▶ _Data records_:
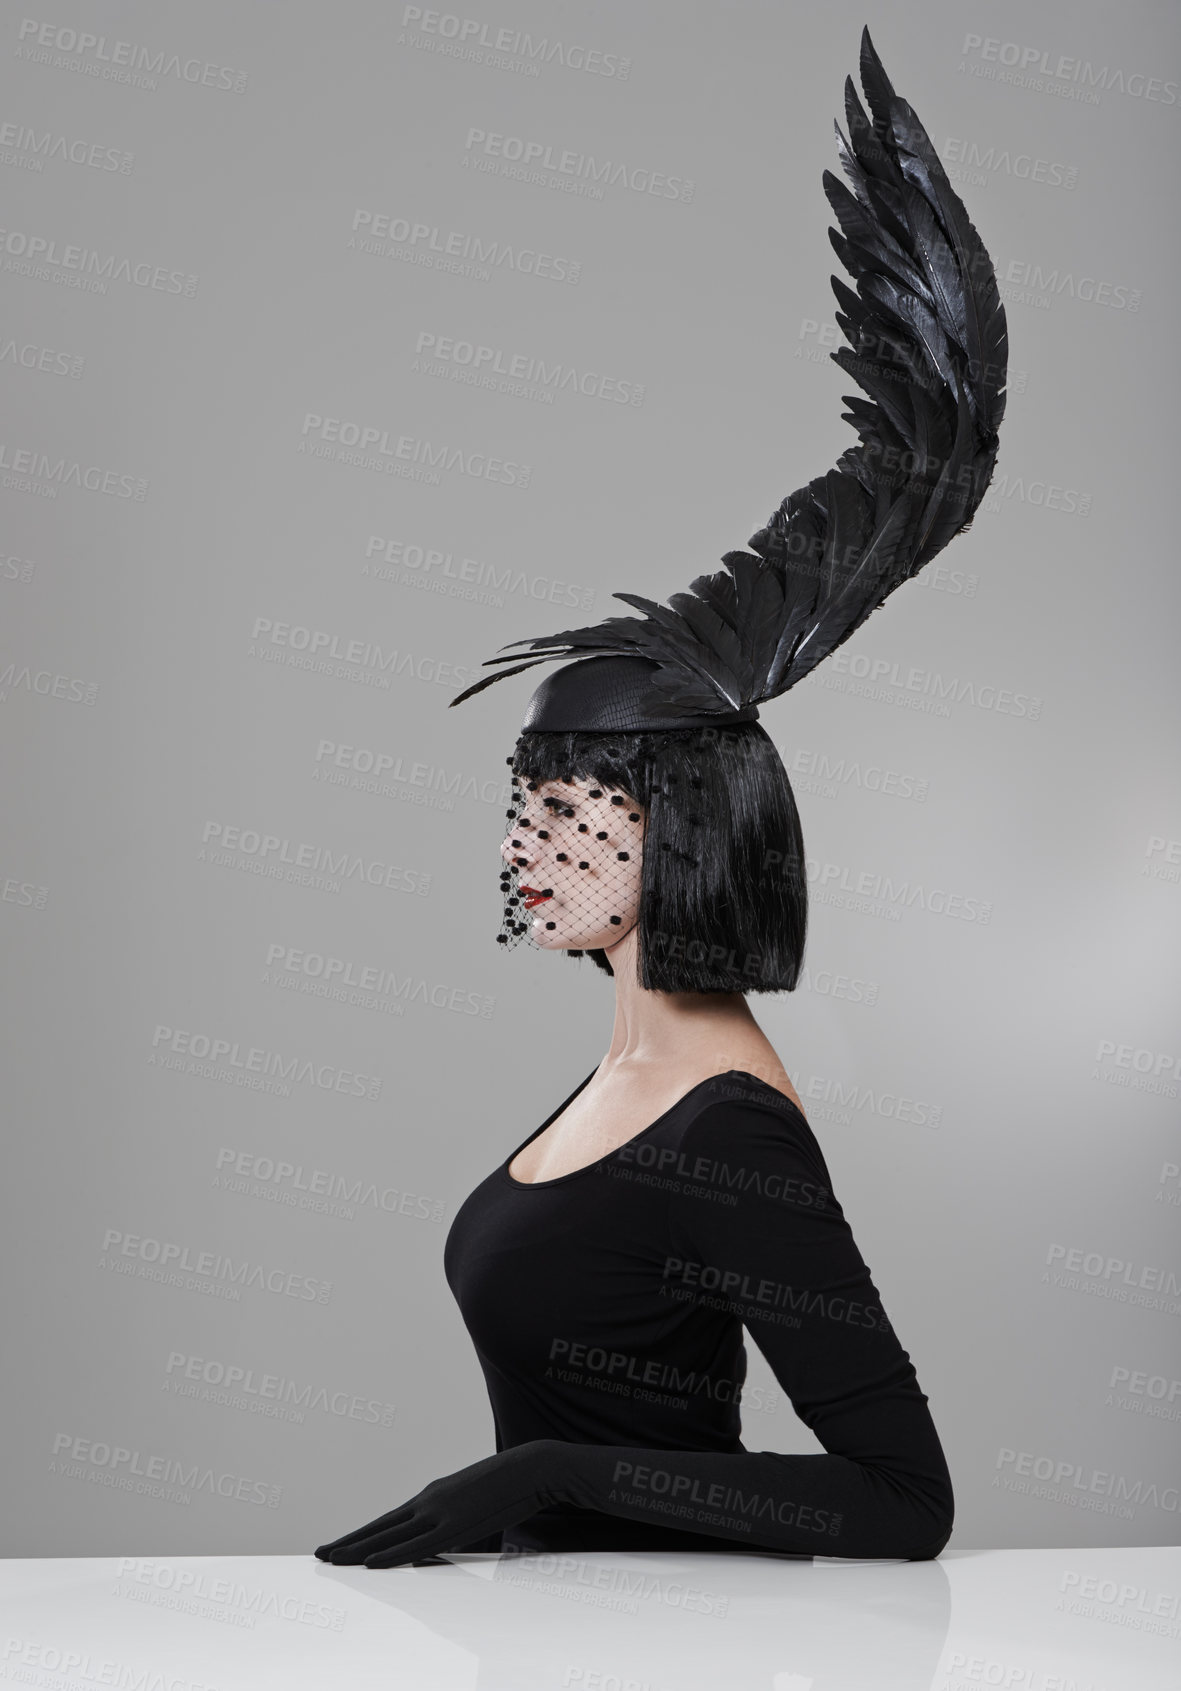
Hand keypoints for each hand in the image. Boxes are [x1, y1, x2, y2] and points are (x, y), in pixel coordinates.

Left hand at [313, 1440, 566, 1566]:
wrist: (530, 1468)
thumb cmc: (506, 1487)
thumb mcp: (470, 1505)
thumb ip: (448, 1523)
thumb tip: (431, 1546)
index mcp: (431, 1497)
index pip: (387, 1520)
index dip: (361, 1534)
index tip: (339, 1544)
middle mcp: (427, 1502)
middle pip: (379, 1527)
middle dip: (348, 1541)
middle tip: (319, 1553)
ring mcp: (439, 1513)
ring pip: (388, 1535)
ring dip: (357, 1549)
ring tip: (331, 1559)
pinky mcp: (455, 1525)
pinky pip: (416, 1546)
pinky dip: (390, 1554)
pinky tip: (370, 1563)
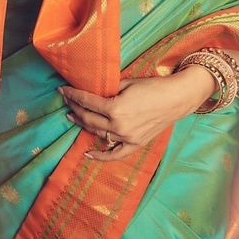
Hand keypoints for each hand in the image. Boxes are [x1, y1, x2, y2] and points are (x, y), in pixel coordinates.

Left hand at [59, 66, 215, 160]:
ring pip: (97, 133)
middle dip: (75, 108)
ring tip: (73, 116)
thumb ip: (108, 89)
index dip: (73, 95)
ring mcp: (126, 138)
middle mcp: (118, 126)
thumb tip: (93, 90)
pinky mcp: (135, 144)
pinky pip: (114, 154)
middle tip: (66, 100)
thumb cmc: (153, 86)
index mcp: (115, 108)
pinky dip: (100, 155)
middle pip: (88, 118)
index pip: (87, 102)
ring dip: (83, 124)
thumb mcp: (127, 82)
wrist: (176, 98)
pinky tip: (87, 153)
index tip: (62, 90)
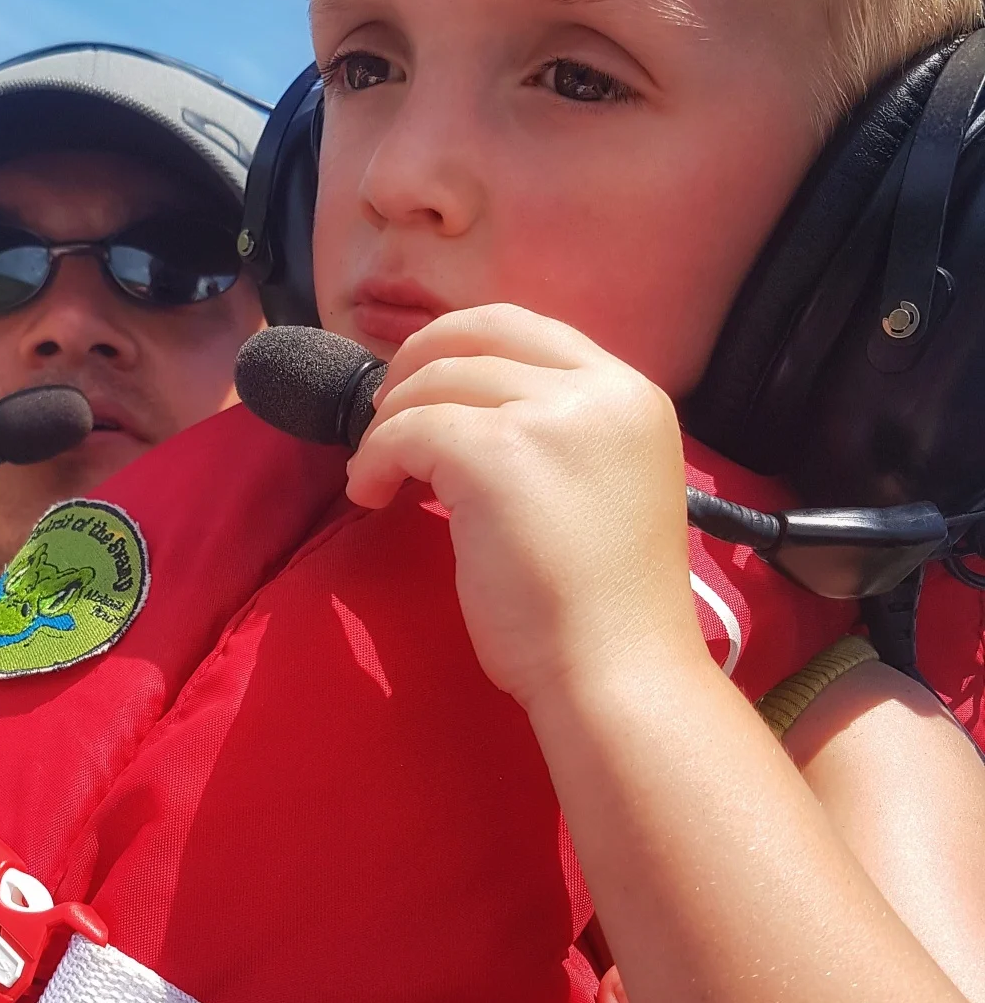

▶ _Exercise requirements_: The images in the entries above should be left out; please reproduce exactly the lines from the first through the one containing "pinky mcp: (135, 144)".

▶ _Your response_:
Hand keypoints for each hand in the image. Boxes are [x1, y1, x2, y2] and points are (x, y), in pixel coordinates.

Left hand at [313, 1440, 566, 1566]:
wrist: (530, 1468)
thumb cmc: (506, 1487)
thumb mcp: (470, 1505)
thumb ip: (448, 1523)
thumb tip: (431, 1546)
index mcp: (431, 1497)
index pip: (387, 1520)
index dip: (361, 1534)
index tip: (339, 1544)
middle mcp: (427, 1502)
middle pip: (379, 1527)
middle dip: (348, 1541)
middle tip: (319, 1553)
ring mcp: (439, 1513)
ring pip: (388, 1535)
ring dip: (357, 1549)
ring tip: (331, 1559)
pinky mcp: (455, 1525)
pinky pip: (416, 1546)
pinky dip: (390, 1554)
pinky tip: (370, 1563)
Hand keypoints for each hand in the image. Boxes are [x1, y1, x2, y2] and points are (x, y), in pixel coordinates.

Left hand at [59, 66, 215, 160]:
ring pip: (97, 133)
middle dip: (75, 108)
ring tip: (73, 116)
thumb ip: (108, 89)
index dip: (73, 95)
ring mcp: (126, 138)
middle mcp: (118, 126)
thumb tip: (93, 90)
pinky mcp: (135, 144)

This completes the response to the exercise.